Original Editor - Esraa Mohamed Abdullzaher
The pectoralis minor is located under the pectoralis major, and both form the anterior wall of the axilla. The shortened , tight muscle can be easily palpated there. It is also located close in relation to the brachial plexus and both the subclavian artery and vein, which all run between the muscle and the rib cage. Pectorlis minor and coracoid process together form a bridge under which nerves and vessels go to he upper limb .
Pectoralis minor is a triangular in shape it`s base arises is formed by fleshy slips arise from the anterior of third to fifth ribs near their costal cartilages variations in the origin of the muscle is common.
It's main nerve supply is by the medial pectoral nerves ( C8 _ T1 ), it may also receive from the lateral pectoral nerve via a communicating branch known as the 'ansa pectoralis',
The blood vessel that supplies the pectoralis minor muscle with blood is the thoracoacromial artery, which is a short artery that branches off the larger axillary artery of the chest and upper extremities.
- The primary actions of this muscle include the stabilization, depression, abduction or protraction, internal rotation and downward rotation of the scapula.
- It elevates the ribs for deep inspiration when the pectoral girdle is fixed or elevated.
- With the scapula stabilized in a position of good alignment, the pectoralis minor acts as an accessory muscle of inspiration. 
- When the ribs are immobilized, this muscle brings the scapula forward,
- Both pectoralis muscles work with the serratus anterior muscles to create a full range of movement for the scapula.
When pectoralis minor is weak, the strength of arm is diminished. Moreover, weakness of this muscle will increase respiratory difficulty in patients already suffering involvement of the respiratory muscles. 
- As mentioned by vladmir janda`s, Pectoralis minor is one of tonic muscles that tends to be overactive, prone to be tight in our body.
- In Neurokinetic therapy (NKT), pctoralis mnor is considered The king of compensation, as it tends to be overactive for an inhibited or under active Serratus anterior, it's easily to be shortened and tight because of many factors, including rounded shoulder posture, glenohumeral joint dysfunction,breathing dysfunction, and a variety of compensation.
- Over active pectoralis minaor and under active serratus anterior leads to prominence of medial border of the scapula, anterior tilting of the scapula making inferior angle of the scapula prominent.and depress the coracoid process of the scapula both forward and downward.

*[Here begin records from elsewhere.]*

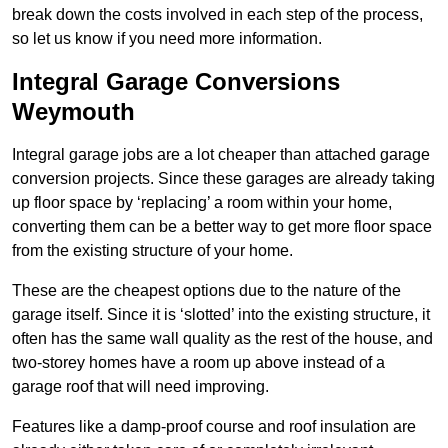
break down the costs involved in each step of the process,
so let us know if you need more information.
Integral Garage Conversions
Weymouth
Integral garage jobs are a lot cheaper than attached garage
conversion projects. Since these garages are already taking
up floor space by ‘replacing’ a room within your home,
converting them can be a better way to get more floor space
from the existing structure of your home.
These are the cheapest options due to the nature of the
garage itself. Since it is ‘slotted’ into the existing structure, it
often has the same wall quality as the rest of the house, and
two-storey homes have a room up above instead of a
garage roof that will need improving.
Features like a damp-proof course and roof insulation are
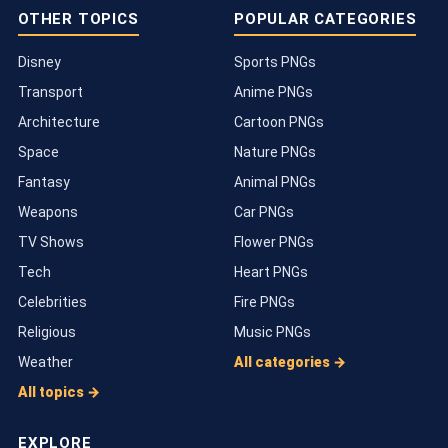
OTHER TOPICS
POPULAR CATEGORIES
Disney
Sports PNGs
Transport
Anime PNGs
Architecture
Cartoon PNGs
Space
Nature PNGs
Fantasy
Animal PNGs
Weapons
Car PNGs
TV Shows
Flower PNGs
Tech
Heart PNGs
Celebrities
Fire PNGs
Religious
Music PNGs
Weather
All categories →
All topics →
EXPLORE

Such muscle shortening is an important contributing factor in many cases of arm pain
- With the cords of brachial plexus and the axillary blood vessels lying between the coracoid process and the rib cage, shortening of pectoralis minor may produce impingement on these large vessels and nerves, causing shoulder impingement and thoracic outlet syndrome.
- A shortened pectoralis minor restricts flexion of the shoulder joint by limiting scapular rotation and preventing glenoid cavity from attaining the cranial orientation necessary for complete flexion of the joint. 
N.B if you want to activate ssrratus anterior and minmize the work or activity of Pectoralis minor you have to do exercises that has highly selective activation for serratus anterior not pectoralis minor and these exercises are :
- Serratus Punch exercise : it`s highly selective to serratus anterior.
- he Modified Push-Up Plus exercises, both in floor and wall version, with only focusing on the concentric phase of he exercise.
Trigger points in pectoralis minor have almost identical referred pain patterns as in pectoralis major muscle.These pain patterns start in the front of shoulder and can extend down the inside of the arm, elbow, forearm, palm of the hand, and into the pinky, ring, and middle fingers. A tense pectoralis minor muscle can also entrap nerves in the armpit region that cause pain, numbness, and tingling to travel down the arm and into the hand.
Position: Supine. Fixation is not necessary by the examiner unless abdominal muscles are weak, in which case the rib cage on the same side should be held down firmly. Test: Forward thrust of the shoulder, with the arm at the side. Pressure: Against the anterior aspect of the shoulder, downward toward the table. 
Position: Patient is supine with the arms at the sides, elbows extended, palms upward, knees bent and lower back flat on the table. Test: The examiner stands at the head of the table and observes the position of the shoulder girdle. The amount of tightness is measured by the extent to which the shoulder is raised from the table and by the amount of resistance to downward pressure on the shoulder. Tightness may be recorded as slight, moderate, or marked.